> Task objective: Please reproduce, exactly as given, the lines running from the start of the data to the line containing "Napište nám", inclusive, and omit the pictures.

______________________________

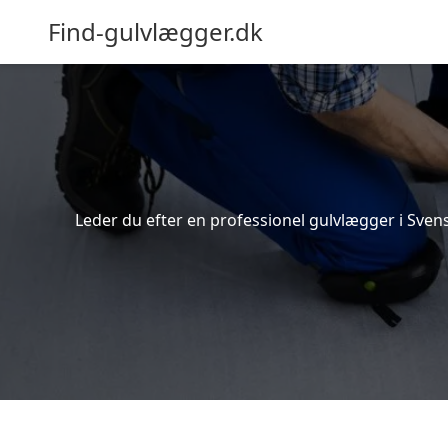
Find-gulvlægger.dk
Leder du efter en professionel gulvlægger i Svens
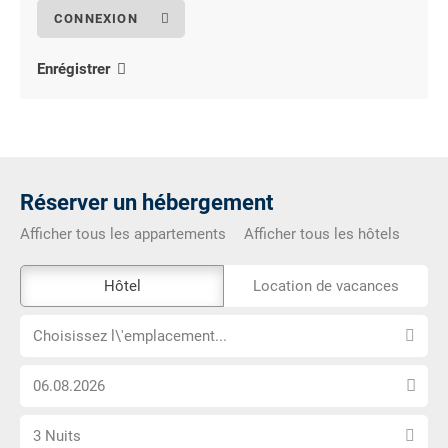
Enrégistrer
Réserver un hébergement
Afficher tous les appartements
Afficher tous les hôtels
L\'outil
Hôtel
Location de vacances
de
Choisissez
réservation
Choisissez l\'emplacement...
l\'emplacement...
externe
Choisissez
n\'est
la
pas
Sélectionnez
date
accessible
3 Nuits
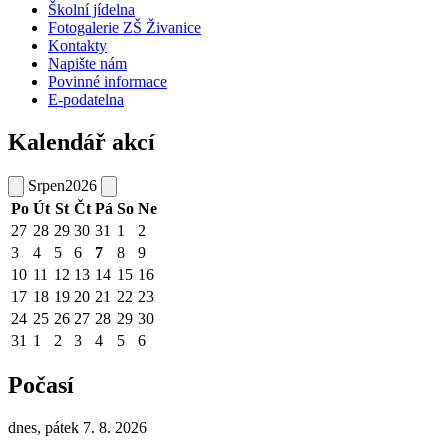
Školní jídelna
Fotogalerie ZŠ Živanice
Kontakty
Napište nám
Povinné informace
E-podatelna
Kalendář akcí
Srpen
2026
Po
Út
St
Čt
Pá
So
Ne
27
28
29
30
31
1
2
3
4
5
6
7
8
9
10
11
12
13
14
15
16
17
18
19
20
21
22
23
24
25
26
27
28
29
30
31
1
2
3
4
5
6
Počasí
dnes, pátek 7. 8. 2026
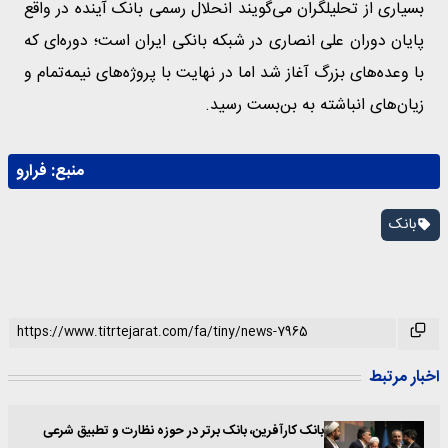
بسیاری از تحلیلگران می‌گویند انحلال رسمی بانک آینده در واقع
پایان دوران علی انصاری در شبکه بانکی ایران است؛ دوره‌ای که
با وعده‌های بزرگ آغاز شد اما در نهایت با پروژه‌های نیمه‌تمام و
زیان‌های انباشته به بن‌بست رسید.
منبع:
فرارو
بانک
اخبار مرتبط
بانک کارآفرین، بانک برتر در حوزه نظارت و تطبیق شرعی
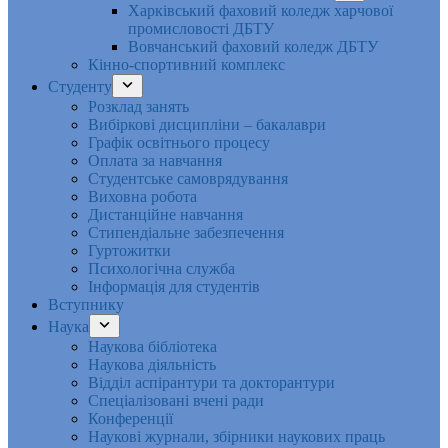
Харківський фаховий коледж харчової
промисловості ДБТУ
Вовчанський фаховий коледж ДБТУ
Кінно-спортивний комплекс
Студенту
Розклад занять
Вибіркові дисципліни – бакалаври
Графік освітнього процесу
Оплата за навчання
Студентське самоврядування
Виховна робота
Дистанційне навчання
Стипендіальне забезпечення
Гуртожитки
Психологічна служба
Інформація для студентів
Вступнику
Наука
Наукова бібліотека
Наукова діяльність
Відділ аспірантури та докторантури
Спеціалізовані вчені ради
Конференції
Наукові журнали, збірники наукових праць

______________________________

> Reply to the task:
Find-gulvlægger.dk
Leder du efter en professionel gulvlægger i Svens
Enrégistrer
Réserver un hébergement
Afficher tous les appartements
Afficher tous les hôtels
L\'outil
Hôtel
Location de vacances
de
Choisissez
réservation
Choisissez l\'emplacement...
l\'emplacement...
externe
Choisissez
n\'est
la
pas
Sélectionnez
date
accessible
3 Nuits
Školní jídelna
Fotogalerie ZŠ Živanice
Kontakty
Napište nám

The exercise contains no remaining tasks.